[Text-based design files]
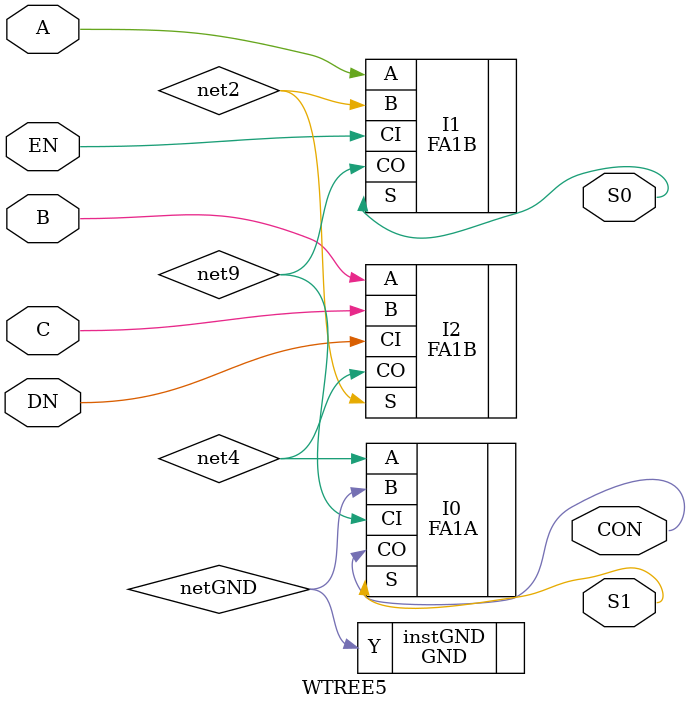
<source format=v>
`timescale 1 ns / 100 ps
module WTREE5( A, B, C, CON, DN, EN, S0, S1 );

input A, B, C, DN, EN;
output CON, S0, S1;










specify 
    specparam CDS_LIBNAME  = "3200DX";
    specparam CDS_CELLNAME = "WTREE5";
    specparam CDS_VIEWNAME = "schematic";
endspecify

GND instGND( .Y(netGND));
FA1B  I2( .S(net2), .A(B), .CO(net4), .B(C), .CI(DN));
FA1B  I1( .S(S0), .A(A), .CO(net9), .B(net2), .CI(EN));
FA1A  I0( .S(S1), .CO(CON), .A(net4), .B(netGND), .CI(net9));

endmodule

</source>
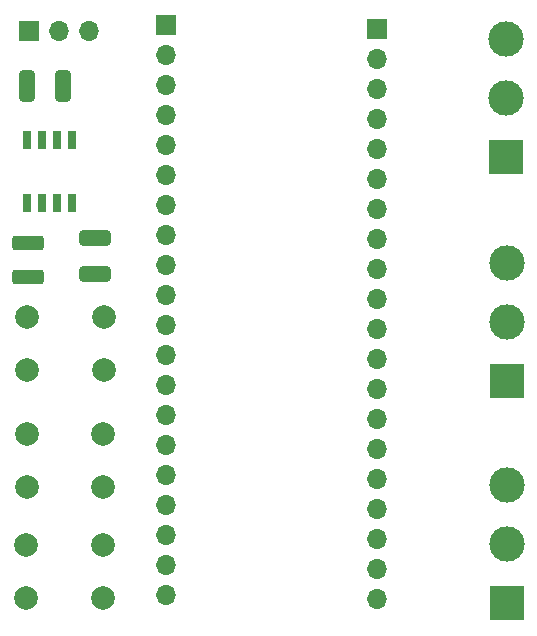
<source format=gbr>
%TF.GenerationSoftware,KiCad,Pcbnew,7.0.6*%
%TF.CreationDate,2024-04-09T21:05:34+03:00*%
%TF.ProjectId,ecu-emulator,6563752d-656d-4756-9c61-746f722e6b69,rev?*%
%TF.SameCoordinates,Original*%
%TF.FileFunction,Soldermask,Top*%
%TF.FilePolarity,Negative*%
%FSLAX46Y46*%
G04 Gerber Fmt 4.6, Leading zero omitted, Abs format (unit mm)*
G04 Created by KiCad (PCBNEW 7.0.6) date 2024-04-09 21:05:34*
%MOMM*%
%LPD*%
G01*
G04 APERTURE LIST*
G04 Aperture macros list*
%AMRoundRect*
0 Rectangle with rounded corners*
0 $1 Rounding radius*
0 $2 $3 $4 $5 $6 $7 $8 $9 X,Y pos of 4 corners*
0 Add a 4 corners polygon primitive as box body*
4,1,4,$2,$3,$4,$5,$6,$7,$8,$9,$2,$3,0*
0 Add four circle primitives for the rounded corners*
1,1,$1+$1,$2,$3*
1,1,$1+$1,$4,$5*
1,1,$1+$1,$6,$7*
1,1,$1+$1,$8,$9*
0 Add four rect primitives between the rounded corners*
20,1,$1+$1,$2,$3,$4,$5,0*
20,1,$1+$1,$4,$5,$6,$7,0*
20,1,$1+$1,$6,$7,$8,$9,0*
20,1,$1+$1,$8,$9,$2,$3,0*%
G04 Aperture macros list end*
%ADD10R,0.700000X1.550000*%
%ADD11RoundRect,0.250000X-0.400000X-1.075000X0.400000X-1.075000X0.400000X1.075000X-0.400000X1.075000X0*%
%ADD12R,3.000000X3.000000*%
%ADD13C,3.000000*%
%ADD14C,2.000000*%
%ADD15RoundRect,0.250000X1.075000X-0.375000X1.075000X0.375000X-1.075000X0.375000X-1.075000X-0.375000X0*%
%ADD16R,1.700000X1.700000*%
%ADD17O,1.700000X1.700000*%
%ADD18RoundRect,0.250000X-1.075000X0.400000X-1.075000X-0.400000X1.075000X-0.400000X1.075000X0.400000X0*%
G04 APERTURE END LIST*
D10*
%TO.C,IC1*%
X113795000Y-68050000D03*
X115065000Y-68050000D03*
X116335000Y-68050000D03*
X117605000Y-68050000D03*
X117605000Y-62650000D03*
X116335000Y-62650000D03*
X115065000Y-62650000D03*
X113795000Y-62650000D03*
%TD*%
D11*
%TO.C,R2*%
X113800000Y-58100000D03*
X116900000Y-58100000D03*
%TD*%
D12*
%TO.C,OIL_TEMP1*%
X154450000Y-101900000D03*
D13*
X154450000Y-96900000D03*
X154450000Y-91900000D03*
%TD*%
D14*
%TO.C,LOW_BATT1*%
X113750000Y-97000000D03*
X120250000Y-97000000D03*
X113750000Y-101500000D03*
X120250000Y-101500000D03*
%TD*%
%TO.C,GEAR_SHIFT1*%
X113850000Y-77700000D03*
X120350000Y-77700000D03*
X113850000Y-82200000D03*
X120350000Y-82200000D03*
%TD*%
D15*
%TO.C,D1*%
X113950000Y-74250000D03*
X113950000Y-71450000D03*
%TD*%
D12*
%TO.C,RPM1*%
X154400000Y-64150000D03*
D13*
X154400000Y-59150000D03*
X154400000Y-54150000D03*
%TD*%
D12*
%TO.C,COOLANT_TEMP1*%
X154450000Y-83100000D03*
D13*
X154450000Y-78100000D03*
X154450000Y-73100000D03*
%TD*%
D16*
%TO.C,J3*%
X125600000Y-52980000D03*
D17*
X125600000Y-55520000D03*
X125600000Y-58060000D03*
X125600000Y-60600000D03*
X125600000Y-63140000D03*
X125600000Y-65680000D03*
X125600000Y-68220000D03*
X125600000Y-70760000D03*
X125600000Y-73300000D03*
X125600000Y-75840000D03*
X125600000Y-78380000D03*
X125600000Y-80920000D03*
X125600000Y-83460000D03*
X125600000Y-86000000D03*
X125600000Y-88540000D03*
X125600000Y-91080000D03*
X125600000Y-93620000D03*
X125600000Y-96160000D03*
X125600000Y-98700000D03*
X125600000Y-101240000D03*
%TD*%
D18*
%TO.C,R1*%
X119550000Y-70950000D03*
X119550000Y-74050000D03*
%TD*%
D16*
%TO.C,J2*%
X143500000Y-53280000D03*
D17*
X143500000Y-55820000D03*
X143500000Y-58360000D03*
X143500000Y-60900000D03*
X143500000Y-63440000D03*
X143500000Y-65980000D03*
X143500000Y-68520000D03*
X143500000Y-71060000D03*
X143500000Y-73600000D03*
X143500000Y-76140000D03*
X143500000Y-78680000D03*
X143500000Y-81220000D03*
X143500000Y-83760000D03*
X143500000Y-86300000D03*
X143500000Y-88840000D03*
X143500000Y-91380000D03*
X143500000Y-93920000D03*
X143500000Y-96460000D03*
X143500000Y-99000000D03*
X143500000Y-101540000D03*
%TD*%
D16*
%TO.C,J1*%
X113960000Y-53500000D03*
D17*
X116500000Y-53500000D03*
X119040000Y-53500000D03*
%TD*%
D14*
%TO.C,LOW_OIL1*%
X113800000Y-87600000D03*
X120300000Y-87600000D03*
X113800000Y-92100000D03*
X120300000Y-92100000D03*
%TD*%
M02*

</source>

==

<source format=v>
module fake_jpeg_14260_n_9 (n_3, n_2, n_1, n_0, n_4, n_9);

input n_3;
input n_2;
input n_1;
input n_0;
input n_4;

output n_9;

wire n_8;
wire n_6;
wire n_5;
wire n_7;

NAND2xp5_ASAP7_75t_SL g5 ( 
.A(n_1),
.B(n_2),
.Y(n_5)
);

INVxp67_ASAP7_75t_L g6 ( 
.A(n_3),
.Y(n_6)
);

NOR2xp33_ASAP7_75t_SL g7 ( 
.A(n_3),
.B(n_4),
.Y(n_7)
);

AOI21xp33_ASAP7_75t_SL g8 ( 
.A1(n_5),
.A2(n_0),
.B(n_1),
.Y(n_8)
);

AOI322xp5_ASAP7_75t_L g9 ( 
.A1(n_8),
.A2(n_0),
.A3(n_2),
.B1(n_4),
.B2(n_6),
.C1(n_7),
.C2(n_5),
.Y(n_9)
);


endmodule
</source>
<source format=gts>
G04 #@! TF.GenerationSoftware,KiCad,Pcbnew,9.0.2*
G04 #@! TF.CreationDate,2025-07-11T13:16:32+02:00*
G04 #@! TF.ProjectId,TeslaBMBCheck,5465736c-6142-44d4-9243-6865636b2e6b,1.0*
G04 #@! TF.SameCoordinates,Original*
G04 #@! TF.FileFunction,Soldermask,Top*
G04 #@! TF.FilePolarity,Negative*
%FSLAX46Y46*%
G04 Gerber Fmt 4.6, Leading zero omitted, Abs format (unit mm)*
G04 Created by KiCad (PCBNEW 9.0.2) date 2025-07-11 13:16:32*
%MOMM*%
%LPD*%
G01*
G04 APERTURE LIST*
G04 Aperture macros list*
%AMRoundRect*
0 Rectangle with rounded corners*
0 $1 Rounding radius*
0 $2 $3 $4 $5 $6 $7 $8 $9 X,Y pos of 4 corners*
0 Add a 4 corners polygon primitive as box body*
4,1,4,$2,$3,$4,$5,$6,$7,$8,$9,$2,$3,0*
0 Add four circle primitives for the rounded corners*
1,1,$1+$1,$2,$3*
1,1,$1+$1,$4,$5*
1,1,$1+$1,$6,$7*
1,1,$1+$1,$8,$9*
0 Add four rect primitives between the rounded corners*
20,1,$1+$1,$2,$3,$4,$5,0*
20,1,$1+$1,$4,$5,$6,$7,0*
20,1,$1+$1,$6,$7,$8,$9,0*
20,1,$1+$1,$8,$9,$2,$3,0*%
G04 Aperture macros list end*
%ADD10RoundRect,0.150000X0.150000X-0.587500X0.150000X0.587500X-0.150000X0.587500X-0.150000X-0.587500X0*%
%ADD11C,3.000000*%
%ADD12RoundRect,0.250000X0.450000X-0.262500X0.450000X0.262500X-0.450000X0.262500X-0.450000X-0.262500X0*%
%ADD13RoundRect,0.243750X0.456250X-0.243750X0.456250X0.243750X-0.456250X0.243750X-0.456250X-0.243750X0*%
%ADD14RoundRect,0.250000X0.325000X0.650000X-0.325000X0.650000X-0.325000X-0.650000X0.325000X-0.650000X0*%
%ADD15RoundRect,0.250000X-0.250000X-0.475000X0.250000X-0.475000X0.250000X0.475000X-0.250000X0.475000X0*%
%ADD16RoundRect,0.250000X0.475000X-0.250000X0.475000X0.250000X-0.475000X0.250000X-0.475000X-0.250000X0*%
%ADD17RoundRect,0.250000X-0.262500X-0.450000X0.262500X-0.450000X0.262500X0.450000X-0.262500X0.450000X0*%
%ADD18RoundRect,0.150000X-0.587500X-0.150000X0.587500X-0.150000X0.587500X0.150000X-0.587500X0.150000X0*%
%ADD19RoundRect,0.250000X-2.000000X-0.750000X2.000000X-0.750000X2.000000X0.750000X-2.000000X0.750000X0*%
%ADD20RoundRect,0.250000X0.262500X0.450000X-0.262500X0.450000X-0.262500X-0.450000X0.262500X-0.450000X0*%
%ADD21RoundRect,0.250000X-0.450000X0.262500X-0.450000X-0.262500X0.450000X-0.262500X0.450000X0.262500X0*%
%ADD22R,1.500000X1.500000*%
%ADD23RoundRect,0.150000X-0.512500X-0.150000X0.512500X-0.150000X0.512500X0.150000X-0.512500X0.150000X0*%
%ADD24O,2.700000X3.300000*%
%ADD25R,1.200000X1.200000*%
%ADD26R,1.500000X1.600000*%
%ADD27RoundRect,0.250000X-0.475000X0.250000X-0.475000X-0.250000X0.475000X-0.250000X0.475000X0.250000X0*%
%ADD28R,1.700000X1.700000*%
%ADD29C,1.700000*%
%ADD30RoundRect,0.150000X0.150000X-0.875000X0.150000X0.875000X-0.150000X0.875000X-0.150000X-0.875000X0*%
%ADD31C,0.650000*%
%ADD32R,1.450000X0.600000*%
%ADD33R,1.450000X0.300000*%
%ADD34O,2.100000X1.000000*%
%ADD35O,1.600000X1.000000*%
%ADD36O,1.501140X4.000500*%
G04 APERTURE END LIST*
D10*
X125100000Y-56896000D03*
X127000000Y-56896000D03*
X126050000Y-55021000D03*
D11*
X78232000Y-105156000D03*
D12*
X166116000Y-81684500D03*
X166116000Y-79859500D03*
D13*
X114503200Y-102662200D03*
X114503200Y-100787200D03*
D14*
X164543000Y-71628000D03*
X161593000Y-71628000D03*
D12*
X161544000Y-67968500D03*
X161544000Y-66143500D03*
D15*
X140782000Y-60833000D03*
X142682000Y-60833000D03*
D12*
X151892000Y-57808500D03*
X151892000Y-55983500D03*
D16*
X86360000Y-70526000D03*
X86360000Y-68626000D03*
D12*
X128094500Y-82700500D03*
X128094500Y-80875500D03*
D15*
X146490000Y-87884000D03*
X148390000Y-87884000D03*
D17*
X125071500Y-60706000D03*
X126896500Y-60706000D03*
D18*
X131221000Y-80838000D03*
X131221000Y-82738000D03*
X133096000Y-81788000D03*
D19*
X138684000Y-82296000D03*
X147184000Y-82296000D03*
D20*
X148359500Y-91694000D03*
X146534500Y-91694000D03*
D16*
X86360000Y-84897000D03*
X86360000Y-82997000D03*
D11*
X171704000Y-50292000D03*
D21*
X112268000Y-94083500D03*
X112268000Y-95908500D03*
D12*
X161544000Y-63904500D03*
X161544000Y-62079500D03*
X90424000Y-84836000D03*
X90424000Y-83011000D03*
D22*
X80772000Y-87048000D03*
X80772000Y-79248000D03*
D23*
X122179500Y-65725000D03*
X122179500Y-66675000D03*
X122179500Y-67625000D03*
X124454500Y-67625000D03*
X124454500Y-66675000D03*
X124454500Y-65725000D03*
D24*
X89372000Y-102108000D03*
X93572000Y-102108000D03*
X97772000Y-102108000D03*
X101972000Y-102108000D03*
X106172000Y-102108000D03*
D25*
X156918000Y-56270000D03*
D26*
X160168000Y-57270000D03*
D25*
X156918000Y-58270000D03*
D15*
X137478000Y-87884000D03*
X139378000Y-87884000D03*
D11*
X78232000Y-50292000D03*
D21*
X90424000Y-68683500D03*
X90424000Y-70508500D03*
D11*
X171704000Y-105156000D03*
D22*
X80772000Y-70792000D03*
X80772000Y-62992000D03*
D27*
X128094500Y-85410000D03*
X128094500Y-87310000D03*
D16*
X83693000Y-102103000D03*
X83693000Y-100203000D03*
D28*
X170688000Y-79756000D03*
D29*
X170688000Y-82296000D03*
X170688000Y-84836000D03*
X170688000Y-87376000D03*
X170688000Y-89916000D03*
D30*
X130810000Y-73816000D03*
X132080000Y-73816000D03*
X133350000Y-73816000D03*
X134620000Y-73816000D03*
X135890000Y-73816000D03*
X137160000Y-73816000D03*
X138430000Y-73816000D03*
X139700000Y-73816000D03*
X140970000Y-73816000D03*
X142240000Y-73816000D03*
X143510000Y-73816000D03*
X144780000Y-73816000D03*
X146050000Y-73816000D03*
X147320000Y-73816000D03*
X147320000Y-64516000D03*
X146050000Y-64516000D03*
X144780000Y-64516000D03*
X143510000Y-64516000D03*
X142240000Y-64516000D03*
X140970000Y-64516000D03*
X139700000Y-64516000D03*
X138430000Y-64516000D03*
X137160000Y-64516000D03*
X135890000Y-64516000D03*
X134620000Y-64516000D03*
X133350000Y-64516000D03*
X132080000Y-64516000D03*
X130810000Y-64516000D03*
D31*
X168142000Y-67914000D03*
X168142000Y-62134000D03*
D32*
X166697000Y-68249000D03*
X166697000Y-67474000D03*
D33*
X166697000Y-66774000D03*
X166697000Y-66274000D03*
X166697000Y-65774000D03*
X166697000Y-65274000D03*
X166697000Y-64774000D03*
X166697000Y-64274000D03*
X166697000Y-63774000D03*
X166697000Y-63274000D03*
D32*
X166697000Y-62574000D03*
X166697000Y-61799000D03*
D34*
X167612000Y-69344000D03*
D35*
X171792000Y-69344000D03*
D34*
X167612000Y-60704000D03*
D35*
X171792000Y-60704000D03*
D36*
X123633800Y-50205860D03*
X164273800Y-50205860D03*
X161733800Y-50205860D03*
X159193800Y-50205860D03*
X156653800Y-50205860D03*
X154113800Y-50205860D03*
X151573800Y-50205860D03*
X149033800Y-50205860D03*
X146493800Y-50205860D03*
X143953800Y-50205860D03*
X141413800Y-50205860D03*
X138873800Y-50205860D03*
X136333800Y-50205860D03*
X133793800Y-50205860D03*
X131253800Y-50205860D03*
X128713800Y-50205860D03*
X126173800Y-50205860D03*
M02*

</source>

...

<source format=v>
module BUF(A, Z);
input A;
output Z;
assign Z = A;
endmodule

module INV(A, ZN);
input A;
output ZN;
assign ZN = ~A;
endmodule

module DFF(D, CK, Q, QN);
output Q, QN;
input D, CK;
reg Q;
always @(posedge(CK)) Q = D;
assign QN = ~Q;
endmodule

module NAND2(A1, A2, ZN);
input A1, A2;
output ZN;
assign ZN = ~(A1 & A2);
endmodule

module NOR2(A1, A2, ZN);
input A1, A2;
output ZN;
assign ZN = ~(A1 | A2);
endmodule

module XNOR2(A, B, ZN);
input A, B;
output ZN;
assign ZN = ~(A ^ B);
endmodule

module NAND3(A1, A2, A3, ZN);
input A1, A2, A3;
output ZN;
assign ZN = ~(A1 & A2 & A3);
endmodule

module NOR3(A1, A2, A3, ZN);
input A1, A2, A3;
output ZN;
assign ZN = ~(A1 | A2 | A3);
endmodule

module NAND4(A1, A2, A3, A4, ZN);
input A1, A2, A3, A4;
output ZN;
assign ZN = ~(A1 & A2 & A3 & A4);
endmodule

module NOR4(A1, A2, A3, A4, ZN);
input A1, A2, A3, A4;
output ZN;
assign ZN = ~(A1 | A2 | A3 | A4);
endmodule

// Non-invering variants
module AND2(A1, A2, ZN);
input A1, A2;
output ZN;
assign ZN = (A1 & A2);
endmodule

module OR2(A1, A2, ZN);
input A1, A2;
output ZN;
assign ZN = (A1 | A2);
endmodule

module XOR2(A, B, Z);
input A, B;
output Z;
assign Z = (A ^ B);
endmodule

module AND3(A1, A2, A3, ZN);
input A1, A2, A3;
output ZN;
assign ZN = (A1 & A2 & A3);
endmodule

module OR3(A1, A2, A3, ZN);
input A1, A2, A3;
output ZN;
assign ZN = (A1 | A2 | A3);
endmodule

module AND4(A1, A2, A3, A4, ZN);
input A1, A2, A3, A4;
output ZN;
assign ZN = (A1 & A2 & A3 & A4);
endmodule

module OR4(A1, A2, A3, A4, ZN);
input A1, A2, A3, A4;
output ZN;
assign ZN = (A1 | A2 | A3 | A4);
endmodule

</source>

## WHAT IS NEEDED
Collect every line above that contains the word "FilePolarity".

## ANSWER BOX
%TF.FilePolarity,Negative*%
G04 #@! TF.FilePolarity,Negative*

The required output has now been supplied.